───── PROVIDED PASSAGE ─────

Skip to content

Lexical Structure

Overview

This document specifies the lexical elements of Beancount: character encoding, whitespace, comments, and tokens.

Character Encoding

UTF-8

Beancount files MUST be encoded in UTF-8:

Content-Type: text/plain; charset=utf-8

BOM Handling

The UTF-8 BOM (Byte Order Mark, EF BB BF) at the start of a file: - Is NOT supported by the reference implementation (produces "Invalid token" error) - Files with BOM should have it stripped before processing - SHOULD NOT be written by formatters

Unicode Normalization

Implementations SHOULD normalize Unicode to NFC (Canonical Composition) for: - Account name comparison - Currency symbol comparison - Metadata key comparison

Line Structure

Line Endings

The following line endings are accepted:

Sequence Name Platform Support
\n LF Unix/Linux/macOS Yes
\r\n CRLF Windows Yes
\r CR Classic Mac (rare) No

Note: CR-only line endings are NOT supported by the reference implementation.

───── ENTRIES SUPPLIED ─────

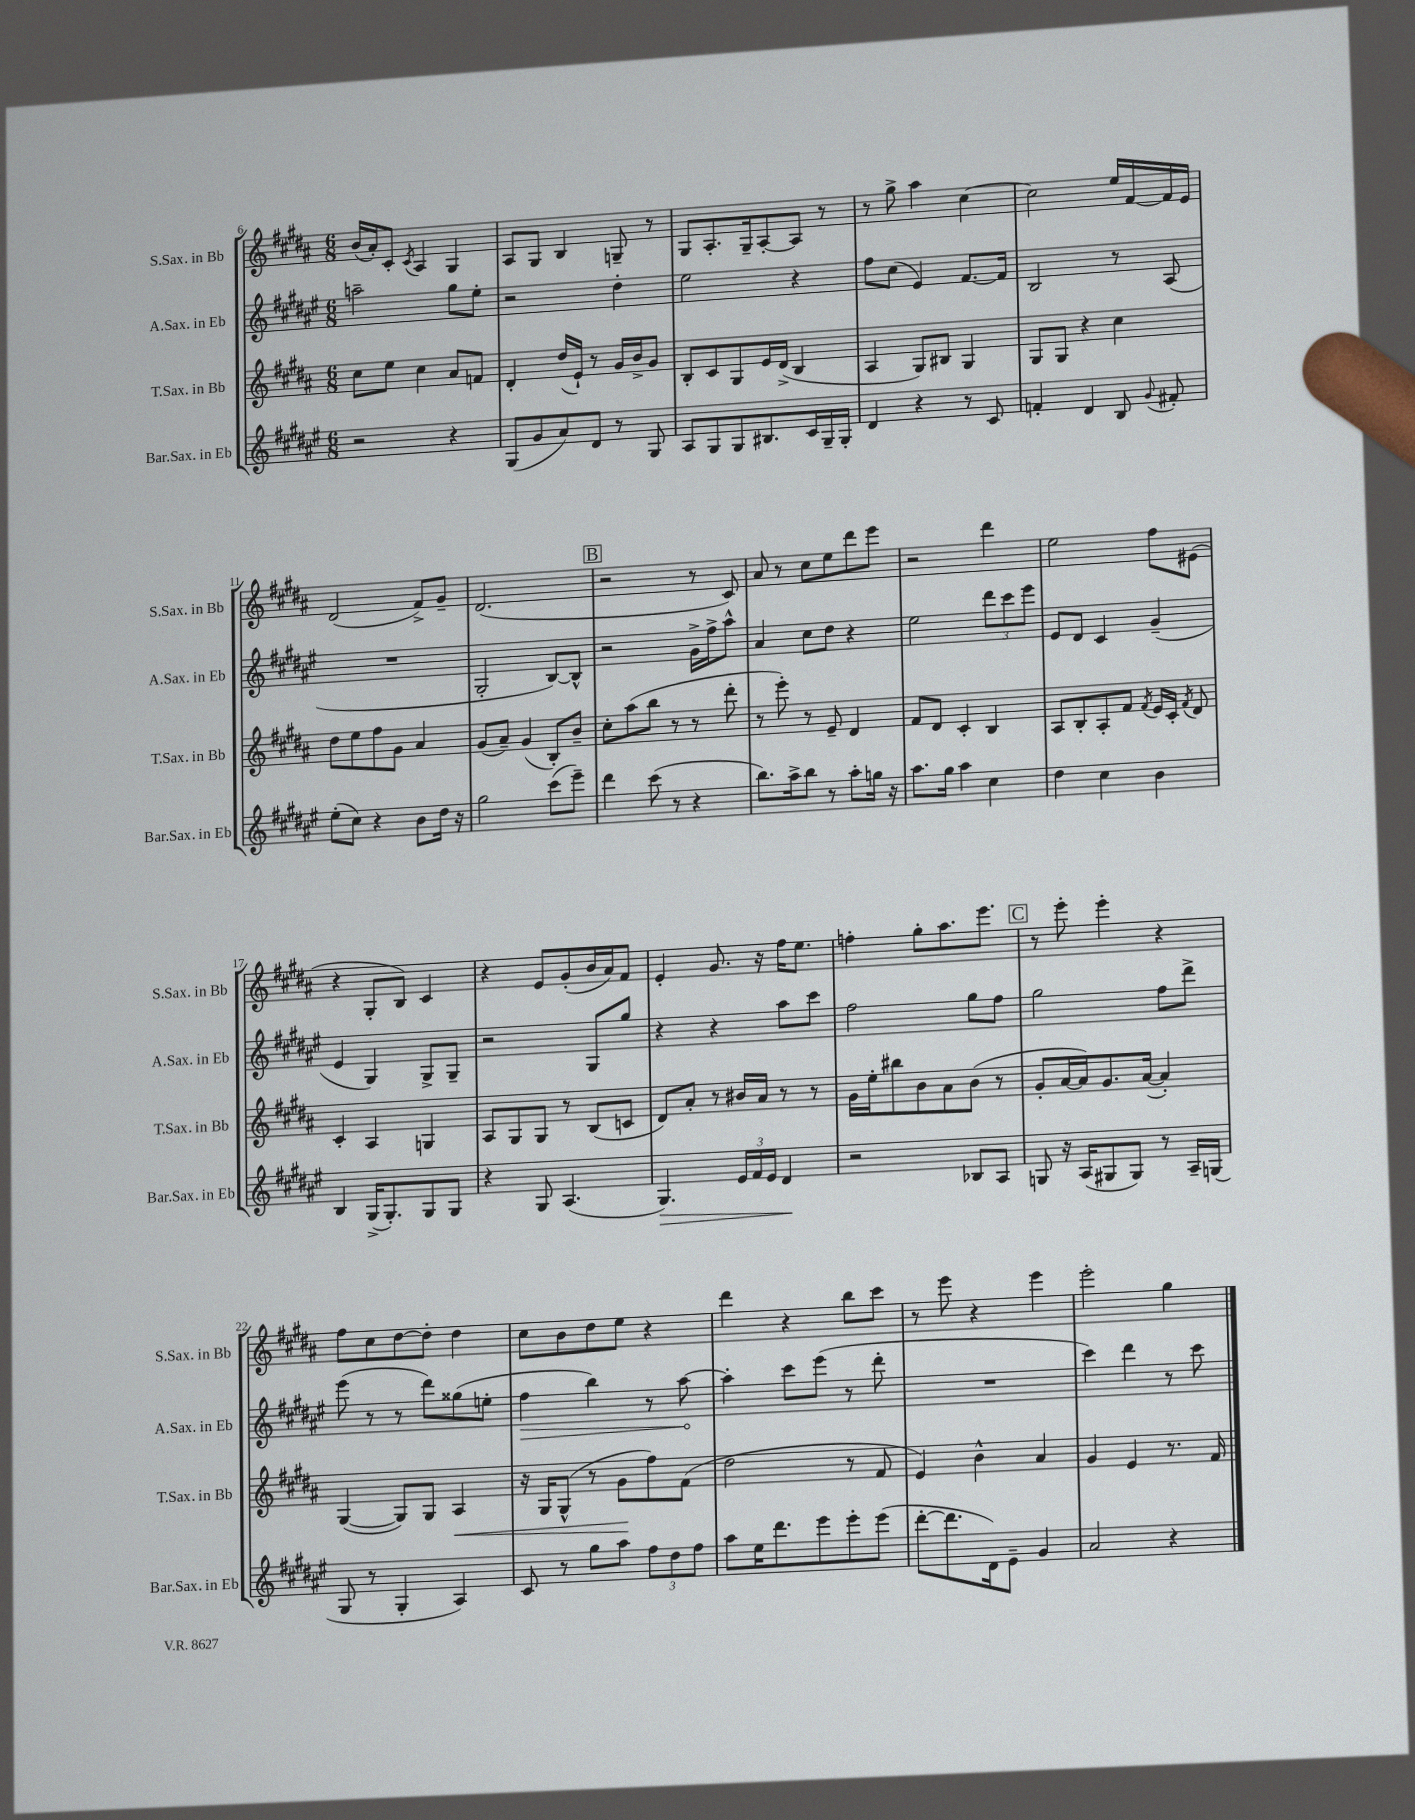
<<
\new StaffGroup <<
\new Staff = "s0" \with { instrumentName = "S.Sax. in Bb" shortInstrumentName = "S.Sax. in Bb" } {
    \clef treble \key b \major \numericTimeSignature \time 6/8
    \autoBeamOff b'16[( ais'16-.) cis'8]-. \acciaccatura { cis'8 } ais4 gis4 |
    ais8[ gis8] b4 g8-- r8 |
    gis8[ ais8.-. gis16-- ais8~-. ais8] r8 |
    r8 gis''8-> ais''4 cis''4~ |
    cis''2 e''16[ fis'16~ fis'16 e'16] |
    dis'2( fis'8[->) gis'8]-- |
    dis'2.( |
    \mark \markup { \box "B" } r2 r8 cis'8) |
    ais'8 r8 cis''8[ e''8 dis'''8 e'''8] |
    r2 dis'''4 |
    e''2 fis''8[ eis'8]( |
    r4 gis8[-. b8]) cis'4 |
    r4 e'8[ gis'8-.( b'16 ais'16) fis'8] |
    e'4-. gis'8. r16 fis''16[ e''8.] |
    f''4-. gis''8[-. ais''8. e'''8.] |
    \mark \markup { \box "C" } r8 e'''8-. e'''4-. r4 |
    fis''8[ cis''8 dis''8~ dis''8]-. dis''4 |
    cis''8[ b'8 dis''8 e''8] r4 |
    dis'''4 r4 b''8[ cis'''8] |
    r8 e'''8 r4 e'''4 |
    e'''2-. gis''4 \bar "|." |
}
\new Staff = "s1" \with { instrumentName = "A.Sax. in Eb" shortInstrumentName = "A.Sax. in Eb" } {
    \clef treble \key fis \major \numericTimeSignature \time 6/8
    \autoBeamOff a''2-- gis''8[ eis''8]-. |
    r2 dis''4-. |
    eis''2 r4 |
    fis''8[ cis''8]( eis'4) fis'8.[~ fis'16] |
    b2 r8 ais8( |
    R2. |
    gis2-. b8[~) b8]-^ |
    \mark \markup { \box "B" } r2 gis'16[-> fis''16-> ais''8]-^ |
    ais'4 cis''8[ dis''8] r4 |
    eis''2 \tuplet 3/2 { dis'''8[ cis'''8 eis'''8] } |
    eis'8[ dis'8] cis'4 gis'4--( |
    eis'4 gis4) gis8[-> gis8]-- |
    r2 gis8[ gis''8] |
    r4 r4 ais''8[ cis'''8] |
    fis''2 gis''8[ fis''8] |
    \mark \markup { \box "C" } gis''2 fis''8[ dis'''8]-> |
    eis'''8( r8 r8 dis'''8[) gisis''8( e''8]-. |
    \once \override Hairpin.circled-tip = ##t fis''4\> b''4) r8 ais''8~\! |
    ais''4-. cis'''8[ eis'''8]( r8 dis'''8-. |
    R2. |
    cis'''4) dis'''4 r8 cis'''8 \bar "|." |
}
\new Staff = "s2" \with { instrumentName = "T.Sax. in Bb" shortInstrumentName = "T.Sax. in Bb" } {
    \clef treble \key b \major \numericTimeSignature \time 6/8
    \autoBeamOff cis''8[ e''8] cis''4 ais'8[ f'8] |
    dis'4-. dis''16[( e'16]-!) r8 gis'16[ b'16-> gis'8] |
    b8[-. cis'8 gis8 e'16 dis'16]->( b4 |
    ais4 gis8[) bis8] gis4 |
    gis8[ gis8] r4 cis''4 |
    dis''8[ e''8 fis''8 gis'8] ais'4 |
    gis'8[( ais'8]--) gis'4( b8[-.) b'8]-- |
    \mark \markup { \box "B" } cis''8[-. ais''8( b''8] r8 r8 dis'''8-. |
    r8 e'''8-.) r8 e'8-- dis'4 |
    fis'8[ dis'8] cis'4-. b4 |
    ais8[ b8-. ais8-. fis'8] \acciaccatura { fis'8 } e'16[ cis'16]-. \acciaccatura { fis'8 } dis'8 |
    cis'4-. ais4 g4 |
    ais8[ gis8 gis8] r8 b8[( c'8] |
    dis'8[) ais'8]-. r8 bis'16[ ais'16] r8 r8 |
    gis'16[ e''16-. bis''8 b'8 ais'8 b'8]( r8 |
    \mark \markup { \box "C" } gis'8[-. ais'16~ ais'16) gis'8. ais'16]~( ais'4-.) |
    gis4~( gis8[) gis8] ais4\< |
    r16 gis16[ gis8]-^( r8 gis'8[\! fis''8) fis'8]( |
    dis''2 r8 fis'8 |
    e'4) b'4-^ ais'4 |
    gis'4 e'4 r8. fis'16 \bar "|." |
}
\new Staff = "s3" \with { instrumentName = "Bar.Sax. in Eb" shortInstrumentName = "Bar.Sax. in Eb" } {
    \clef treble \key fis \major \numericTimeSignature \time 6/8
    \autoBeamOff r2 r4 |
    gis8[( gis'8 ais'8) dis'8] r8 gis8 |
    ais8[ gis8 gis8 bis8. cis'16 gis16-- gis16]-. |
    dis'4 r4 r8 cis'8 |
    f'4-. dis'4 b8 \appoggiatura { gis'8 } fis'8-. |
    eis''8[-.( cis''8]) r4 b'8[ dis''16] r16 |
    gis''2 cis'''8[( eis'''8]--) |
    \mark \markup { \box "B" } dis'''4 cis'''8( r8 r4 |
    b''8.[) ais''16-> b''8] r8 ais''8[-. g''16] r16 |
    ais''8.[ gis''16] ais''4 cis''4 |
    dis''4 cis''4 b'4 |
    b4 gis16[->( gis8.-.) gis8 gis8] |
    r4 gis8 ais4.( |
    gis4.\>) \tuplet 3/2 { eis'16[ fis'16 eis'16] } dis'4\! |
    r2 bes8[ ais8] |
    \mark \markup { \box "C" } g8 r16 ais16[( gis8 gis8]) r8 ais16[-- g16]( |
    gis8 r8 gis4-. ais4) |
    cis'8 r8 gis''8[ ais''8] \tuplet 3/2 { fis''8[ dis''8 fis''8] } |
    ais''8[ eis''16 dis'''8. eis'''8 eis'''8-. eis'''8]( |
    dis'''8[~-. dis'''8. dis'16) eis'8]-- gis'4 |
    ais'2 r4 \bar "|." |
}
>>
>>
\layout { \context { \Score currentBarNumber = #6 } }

─────

- **WHAT IS ASKED**:
A – In the Beancount lexical structure page, what error does the reference implementation produce for a file that starts with a UTF-8 BOM?
B – Extend the Beancount lexical structure page, picking up after its last line.

- **EXERCISE RESULTS**:
A – An "Invalid token" error.

B –
Implementations SHOULD normalize to \n internally.

Line Length

There is no specified maximum line length. However: - Implementations SHOULD support lines up to 10,000 characters - Implementations MAY warn about excessively long lines - Formatters SHOULD wrap at reasonable widths (80-120 chars)

Whitespace

Significant Whitespace

Indentation is significant for: - Postings (must be indented) - Metadata (must be indented) - Posting metadata (must be double-indented)

2024-01-15 * "Transaction"        ; No indent
  metadata: "value"               ; Single indent (transaction metadata)
  Account:Name  100 USD           ; Single indent (posting)
    posting-meta: "value"         ; Double indent (posting metadata)

Whitespace Characters

Character Code Point Name
Space U+0020 SPACE
Tab U+0009 HORIZONTAL TAB

Other whitespace characters (non-breaking space, etc.) are NOT treated as whitespace.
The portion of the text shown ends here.